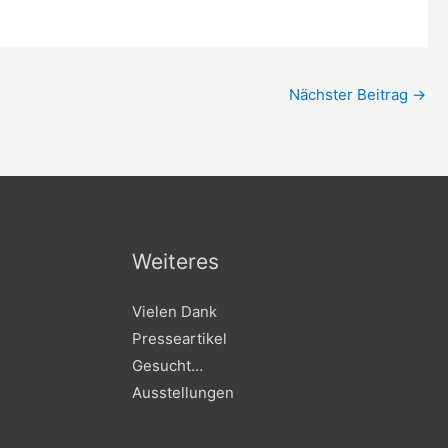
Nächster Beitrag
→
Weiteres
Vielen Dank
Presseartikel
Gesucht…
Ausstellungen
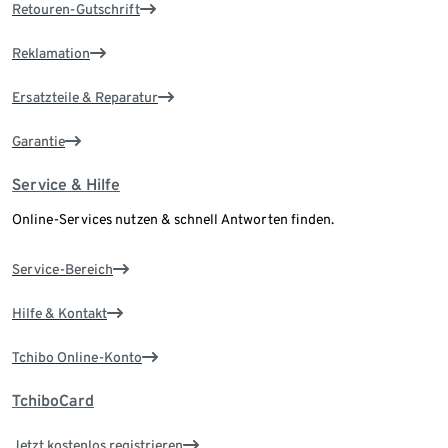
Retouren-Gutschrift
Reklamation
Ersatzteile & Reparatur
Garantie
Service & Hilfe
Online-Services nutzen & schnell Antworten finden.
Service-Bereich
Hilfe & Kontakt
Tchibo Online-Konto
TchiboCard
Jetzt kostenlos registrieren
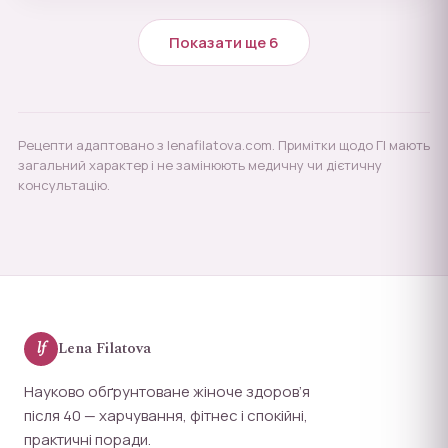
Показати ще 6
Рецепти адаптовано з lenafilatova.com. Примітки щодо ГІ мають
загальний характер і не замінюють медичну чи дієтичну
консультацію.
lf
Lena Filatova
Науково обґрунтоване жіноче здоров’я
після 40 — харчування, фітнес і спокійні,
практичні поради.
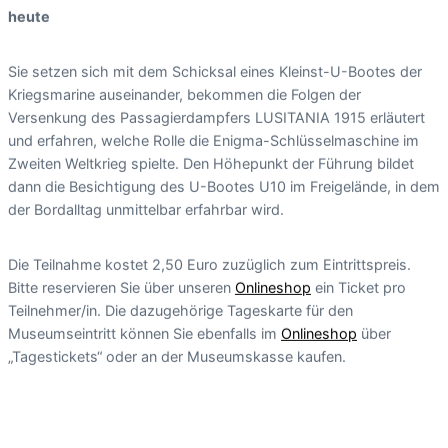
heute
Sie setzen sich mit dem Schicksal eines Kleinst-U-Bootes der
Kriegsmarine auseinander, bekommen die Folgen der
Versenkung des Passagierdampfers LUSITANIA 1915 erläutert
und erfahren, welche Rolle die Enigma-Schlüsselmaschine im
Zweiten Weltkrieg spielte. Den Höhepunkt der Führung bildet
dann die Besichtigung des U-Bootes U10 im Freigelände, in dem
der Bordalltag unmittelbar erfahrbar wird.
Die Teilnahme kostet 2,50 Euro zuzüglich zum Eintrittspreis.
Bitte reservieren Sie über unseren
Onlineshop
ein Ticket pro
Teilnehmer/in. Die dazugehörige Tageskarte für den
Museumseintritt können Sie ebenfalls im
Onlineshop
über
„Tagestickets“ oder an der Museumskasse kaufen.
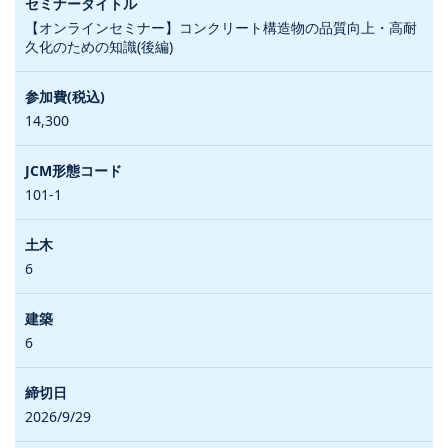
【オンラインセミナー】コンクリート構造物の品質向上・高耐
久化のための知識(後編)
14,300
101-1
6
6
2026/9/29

§

§ **Exercise goal**
Your task is to reproduce exactly the lines from the start of the data above through the line containing "практичні поради.", leaving every picture out.

§ **Exercise answer**
Nächster Beitrag
→
Weiteres
Vielen Dank
Presseartikel
Gesucht…
Ausstellungen
Retouren-Gutschrift
Reklamation
Ersatzteile & Reparatur
Garantie
Service & Hilfe
Online-Services nutzen & schnell Antworten finden.
Service-Bereich
Hilfe & Kontakt
Tchibo Online-Konto
TchiboCard
Jetzt kostenlos registrieren
Показати ще 6
Рецепти адаптовано з lenafilatova.com. Примітки щодо ГІ мають
загальний характер і не замінюють медичну чи дієтичну
консультацію.
lf
Lena Filatova
Науково обґрунтоване жіноче здоров’я
після 40 — харчування, фітнес і спокійні,
практичні поради.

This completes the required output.